Are You Afraid of the Dark?
- First edition
- Author: Sidney Sheldon
- Language: English
- Genre: Thriller
- Publisher: William Morrow
- Publication date: 2004
- Pages: 337
- ISBN: 0-06-055934-9
- OCLC: 54365479
- Dewey Decimal: 813/.54 22
- LC Class: PS3569.H3927 A83 2004
- Preceded by: The Sky is Falling

= Are You Afraid of the Dark? (novel) =

Novel by Sidney Sheldon

Are You Afraid of the Dark? is a 2004 novel and the last novel by bestselling thriller writer Sidney Sheldon.

==Plot==

Four people die separately in four different accidents in four different places across the world - Richard Stevens in New York, Mark Harris in Paris, Franz Verbrugge in Berlin and Gary Reynolds in Denver. The four dead share a crucial link: they work for a powerful think tank, headed by Tanner Kingsley.

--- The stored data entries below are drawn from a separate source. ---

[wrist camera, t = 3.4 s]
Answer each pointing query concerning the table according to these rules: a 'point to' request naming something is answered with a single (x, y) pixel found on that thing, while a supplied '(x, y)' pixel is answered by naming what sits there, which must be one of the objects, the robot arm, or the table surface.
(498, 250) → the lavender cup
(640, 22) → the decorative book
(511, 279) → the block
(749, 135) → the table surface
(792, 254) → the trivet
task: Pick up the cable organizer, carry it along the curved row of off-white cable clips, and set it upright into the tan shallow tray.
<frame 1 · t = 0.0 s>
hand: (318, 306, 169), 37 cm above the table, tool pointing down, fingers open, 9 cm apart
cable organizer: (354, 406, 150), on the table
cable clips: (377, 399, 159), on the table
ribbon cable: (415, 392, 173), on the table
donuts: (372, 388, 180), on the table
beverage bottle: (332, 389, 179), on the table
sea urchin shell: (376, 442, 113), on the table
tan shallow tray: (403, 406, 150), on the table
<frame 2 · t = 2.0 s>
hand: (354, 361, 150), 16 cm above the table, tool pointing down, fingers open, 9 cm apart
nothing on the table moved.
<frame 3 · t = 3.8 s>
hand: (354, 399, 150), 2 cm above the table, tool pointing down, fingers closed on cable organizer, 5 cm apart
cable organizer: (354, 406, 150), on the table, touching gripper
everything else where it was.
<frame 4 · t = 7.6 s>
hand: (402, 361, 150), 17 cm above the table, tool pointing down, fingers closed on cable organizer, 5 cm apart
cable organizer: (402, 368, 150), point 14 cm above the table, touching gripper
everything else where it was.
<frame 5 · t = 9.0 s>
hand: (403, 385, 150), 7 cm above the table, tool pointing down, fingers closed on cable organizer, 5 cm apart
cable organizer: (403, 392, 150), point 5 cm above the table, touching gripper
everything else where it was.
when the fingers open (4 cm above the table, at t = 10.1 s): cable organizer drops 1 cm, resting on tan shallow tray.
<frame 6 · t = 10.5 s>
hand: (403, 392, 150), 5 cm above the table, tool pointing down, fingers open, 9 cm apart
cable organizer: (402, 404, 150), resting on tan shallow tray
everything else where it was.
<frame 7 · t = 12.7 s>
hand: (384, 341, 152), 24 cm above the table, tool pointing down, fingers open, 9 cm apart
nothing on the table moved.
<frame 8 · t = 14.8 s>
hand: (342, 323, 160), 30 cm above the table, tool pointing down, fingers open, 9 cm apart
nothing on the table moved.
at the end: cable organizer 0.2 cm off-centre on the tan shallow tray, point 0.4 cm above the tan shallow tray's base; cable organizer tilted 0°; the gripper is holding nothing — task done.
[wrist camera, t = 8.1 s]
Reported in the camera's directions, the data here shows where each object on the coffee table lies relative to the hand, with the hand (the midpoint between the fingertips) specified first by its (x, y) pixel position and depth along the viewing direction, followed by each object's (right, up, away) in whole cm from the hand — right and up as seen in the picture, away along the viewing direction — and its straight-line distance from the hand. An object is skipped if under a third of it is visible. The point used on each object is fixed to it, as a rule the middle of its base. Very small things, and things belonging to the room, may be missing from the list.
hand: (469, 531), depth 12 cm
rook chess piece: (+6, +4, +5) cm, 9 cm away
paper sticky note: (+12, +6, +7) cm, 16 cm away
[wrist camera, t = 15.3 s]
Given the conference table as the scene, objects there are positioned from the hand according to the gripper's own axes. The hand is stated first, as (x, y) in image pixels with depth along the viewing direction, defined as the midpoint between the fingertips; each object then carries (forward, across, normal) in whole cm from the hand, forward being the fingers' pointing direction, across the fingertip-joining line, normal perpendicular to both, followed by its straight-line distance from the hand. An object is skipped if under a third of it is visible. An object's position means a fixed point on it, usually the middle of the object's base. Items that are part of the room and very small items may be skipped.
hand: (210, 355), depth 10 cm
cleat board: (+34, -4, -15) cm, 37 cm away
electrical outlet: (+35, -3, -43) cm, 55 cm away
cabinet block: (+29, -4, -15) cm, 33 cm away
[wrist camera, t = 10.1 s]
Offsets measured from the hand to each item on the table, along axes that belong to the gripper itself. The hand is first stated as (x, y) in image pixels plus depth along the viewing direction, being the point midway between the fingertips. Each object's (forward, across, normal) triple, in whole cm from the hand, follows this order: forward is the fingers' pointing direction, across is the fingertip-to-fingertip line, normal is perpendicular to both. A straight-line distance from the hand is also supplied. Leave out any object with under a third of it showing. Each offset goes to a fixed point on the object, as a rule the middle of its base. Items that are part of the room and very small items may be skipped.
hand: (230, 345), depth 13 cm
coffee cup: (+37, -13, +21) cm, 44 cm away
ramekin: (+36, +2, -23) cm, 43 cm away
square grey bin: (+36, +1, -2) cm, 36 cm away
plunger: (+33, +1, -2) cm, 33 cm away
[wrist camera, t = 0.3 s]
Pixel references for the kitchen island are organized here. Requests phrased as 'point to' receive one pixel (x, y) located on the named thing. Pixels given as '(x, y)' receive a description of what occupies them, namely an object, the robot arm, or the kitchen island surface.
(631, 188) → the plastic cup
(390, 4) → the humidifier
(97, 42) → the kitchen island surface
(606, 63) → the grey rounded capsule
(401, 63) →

Two women Diane Stevens and Kelly Harris - the widows of Richard Stevens and Mark Harris respectively, run into each other in New York. They both had just met with Tanner Kinglsey to discuss about their husbands' death. To know more about Kelly and her husband's case, Diane invites her to a cafe to talk. In the cafe they are attacked by goons and they flee to Diane's apartment. They soon realise that even the apartment is not safe, so they escape to a hotel.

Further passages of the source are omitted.